* Begin *

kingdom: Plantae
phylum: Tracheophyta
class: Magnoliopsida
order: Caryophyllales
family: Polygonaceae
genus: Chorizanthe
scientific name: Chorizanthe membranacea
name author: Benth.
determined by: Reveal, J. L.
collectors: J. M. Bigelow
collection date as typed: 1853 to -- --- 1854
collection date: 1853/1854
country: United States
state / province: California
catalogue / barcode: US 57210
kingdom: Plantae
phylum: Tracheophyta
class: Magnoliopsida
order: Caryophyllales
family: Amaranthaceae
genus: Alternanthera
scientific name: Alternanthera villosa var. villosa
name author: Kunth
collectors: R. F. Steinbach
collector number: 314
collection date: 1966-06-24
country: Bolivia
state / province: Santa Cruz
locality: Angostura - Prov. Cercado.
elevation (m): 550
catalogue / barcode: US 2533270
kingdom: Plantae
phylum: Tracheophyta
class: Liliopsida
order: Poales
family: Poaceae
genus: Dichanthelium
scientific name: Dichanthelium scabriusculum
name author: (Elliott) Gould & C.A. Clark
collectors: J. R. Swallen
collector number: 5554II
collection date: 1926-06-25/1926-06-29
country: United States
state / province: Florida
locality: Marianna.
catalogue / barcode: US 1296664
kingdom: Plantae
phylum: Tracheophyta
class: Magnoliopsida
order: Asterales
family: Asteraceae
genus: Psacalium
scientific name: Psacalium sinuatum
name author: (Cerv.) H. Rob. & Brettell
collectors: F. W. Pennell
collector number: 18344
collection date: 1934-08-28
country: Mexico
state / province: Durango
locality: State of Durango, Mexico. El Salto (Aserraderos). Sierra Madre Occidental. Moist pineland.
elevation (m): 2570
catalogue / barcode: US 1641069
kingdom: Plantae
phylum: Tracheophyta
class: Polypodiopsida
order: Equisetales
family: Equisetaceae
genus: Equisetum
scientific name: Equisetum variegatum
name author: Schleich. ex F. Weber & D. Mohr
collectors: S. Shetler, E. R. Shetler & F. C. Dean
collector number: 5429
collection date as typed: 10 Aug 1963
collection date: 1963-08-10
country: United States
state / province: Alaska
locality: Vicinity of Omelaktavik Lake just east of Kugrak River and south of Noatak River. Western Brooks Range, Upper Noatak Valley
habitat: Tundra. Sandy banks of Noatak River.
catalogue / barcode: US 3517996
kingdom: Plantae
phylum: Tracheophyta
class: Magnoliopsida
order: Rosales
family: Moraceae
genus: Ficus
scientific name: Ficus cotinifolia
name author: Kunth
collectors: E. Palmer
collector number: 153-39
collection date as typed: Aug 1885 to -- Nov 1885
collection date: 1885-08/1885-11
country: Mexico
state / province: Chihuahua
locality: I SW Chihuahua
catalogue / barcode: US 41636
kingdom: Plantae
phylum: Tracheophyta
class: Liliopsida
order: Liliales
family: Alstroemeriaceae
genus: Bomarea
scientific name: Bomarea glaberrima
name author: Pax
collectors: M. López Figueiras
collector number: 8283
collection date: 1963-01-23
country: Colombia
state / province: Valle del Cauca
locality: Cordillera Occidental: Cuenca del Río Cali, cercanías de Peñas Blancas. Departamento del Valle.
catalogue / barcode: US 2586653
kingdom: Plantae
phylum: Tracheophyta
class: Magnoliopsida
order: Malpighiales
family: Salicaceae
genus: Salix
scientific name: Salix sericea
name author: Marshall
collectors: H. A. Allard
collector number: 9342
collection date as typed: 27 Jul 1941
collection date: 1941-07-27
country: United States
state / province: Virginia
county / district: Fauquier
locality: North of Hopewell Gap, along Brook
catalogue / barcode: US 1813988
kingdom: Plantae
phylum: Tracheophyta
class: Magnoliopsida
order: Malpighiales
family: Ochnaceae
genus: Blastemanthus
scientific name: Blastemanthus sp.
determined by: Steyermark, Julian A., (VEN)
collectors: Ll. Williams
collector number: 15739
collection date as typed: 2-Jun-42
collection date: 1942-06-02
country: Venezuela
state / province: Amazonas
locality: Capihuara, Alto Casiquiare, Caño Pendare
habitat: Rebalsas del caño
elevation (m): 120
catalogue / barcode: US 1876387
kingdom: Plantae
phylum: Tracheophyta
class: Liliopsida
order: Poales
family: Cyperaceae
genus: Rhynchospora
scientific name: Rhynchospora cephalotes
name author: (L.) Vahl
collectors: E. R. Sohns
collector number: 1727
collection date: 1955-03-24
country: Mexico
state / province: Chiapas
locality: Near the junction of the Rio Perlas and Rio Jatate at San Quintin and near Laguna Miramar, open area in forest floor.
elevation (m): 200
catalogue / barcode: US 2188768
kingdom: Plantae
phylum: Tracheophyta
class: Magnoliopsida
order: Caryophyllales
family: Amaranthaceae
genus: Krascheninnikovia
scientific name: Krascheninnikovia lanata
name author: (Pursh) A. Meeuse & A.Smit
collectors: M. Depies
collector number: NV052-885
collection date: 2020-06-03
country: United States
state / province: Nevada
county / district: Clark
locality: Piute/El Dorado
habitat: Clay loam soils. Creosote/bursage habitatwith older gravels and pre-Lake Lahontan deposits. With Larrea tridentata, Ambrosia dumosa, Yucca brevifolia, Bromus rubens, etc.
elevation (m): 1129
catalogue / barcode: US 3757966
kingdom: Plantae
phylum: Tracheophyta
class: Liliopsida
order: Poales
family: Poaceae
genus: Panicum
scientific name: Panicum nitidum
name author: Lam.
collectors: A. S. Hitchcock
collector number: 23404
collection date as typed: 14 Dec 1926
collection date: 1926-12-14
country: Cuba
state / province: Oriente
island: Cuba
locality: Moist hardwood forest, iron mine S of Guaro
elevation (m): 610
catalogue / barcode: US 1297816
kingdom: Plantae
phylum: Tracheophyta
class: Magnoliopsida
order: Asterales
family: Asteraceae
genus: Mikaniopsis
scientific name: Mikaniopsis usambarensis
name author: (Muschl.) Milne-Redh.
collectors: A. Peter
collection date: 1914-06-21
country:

* End *

*Problem details:*
Reproduce every one of the rows above word for word, line by line.

*Result:*
kingdom: Plantae
phylum: Tracheophyta
class: Magnoliopsida
order: Caryophyllales
family: Polygonaceae
genus: Chorizanthe
scientific name: Chorizanthe membranacea
name author: Benth.
determined by: Reveal, J. L.
collectors: J. M. Bigelow
collection date as typed: 1853 to -- --- 1854
collection date: 1853/1854
country: United States
state / province: California
catalogue / barcode: US 57210
kingdom: Plantae
phylum: Tracheophyta
class: Magnoliopsida
order: Caryophyllales
family: Amaranthaceae
genus: Alternanthera
scientific name: Alternanthera villosa var. villosa
name author: Kunth
collectors: R. F. Steinbach
collector number: 314
collection date: 1966-06-24
country: Bolivia
state / province: Santa Cruz
locality: Angostura - Prov. Cercado.
elevation (m): 550
catalogue / barcode: US 2533270
kingdom: Plantae
phylum: Tracheophyta
class: Liliopsida
order: Poales
family: Poaceae
genus: Dichanthelium
scientific name: Dichanthelium scabriusculum
name author: (Elliott) Gould & C.A. Clark
collectors: J. R. Swallen
collector number: 5554II
collection date: 1926-06-25/1926-06-29
country: United States
state / province: Florida
locality: Marianna.
catalogue / barcode: US 1296664
kingdom: Plantae
phylum: Tracheophyta
class: Magnoliopsida
order: Asterales
family: Asteraceae
genus: Psacalium
scientific name: Psacalium sinuatum
name author: (Cerv.) H. Rob. & Brettell
collectors: F. W. Pennell
collector number: 18344
collection date: 1934-08-28
country: Mexico
state / province: Durango
locality: State of Durango, Mexico. El Salto (Aserraderos). Sierra Madre Occidental. Moist pineland.
elevation (m): 2570
catalogue / barcode: US 1641069
kingdom: Plantae
phylum: Tracheophyta
class: Polypodiopsida
order: Equisetales
family: Equisetaceae
genus: Equisetum
scientific name: Equisetum variegatum
name author: Schleich. ex F. Weber & D. Mohr
collectors: S. Shetler, E. R. Shetler & F. C. Dean
collector number: 5429
collection date as typed: 10 Aug 1963
collection date: 1963-08-10
country: United States
state / province: Alaska
locality: Vicinity of Omelaktavik Lake just east of Kugrak River and south of Noatak River. Western Brooks Range, Upper Noatak Valley
habitat: Tundra. Sandy banks of Noatak River.
catalogue / barcode: US 3517996
kingdom: Plantae
phylum: Tracheophyta
class: Magnoliopsida
order: Rosales
family: Moraceae
genus: Ficus
scientific name: Ficus cotinifolia
name author: Kunth
collectors: E. Palmer
collector number: 153-39
collection date as typed: Aug 1885 to -- Nov 1885
collection date: 1885-08/1885-11
country: Mexico
state / province: Chihuahua
locality: I SW Chihuahua
catalogue / barcode: US 41636
kingdom: Plantae
phylum: Tracheophyta
class: Liliopsida
order: Liliales
family: Alstroemeriaceae
genus: Bomarea
scientific name: Bomarea glaberrima
name author: Pax
collectors: M. López Figueiras
collector number: 8283
collection date: 1963-01-23
country: Colombia
state / province: Valle del Cauca
locality: Cordillera Occidental: Cuenca del Río Cali, cercanías de Peñas Blancas. Departamento del Valle.
catalogue / barcode: US 2586653
kingdom: Plantae
phylum: Tracheophyta
class: Magnoliopsida
order: Malpighiales
family: Salicaceae
genus: Salix
scientific name: Salix sericea
name author: Marshall
collectors: H. A. Allard
collector number: 9342
collection date as typed: 27 Jul 1941
collection date: 1941-07-27
country: United States
state / province: Virginia
county / district: Fauquier
locality: North of Hopewell Gap, along Brook
catalogue / barcode: US 1813988
kingdom: Plantae
phylum: Tracheophyta
class: Magnoliopsida
order: Malpighiales
family: Ochnaceae
genus: Blastemanthus
scientific name: Blastemanthus sp.
determined by: Steyermark, Julian A., (VEN)
collectors: Ll. Williams
collector number: 15739
collection date as typed: 2-Jun-42
collection date: 1942-06-02
country: Venezuela
state / province: Amazonas
locality: Capihuara, Alto Casiquiare, Caño Pendare
habitat: Rebalsas del caño
elevation (m): 120
catalogue / barcode: US 1876387
kingdom: Plantae
phylum: Tracheophyta
class: Liliopsida
order: Poales
family: Cyperaceae
genus: Rhynchospora
scientific name: Rhynchospora cephalotes
name author: (L.) Vahl
collectors: E. R. Sohns
collector number: 1727
collection date: 1955-03-24
country: Mexico
state / province: Chiapas
locality: Near the junction of the Rio Perlas and Rio Jatate at San Quintin and near Laguna Miramar, open area in forest floor.
elevation (m): 200
catalogue / barcode: US 2188768
kingdom: Plantae
phylum: Tracheophyta
class: Magnoliopsida
order: Caryophyllales
family: Amaranthaceae
genus: Krascheninnikovia
scientific name: Krascheninnikovia lanata
name author: (Pursh) A. Meeuse & A.Smit
collectors: M. Depies
collector number: NV052-885
collection date: 2020-06-03
country: United States
state / province: Nevada
county / district: Clark
locality: Piute/El Dorado
habitat: Clay loam soils. Creosote/bursage habitatwith older gravels and pre-Lake Lahontan deposits. With Larrea tridentata, Ambrosia dumosa, Yucca brevifolia, Bromus rubens, etc.
elevation (m): 1129
catalogue / barcode: US 3757966
kingdom: Plantae
phylum: Tracheophyta
class: Liliopsida
order: Poales
family: Poaceae
genus: Panicum
scientific name: Panicum nitidum
name author: Lam.
collectors: A. S. Hitchcock
collector number: 23404
collection date as typed: 14 Dec 1926
collection date: 1926-12-14
country: Cuba
state / province: Oriente
island: Cuba
locality: Moist hardwood forest, iron mine S of Guaro
elevation (m): 610
catalogue / barcode: US 1297816
kingdom: Plantae
phylum: Tracheophyta
class: Magnoliopsida
order: Asterales
family: Asteraceae
genus: Mikaniopsis
scientific name: Mikaniopsis usambarensis
name author: (Muschl.) Milne-Redh.
collectors: A. Peter
collection date: 1914-06-21
country:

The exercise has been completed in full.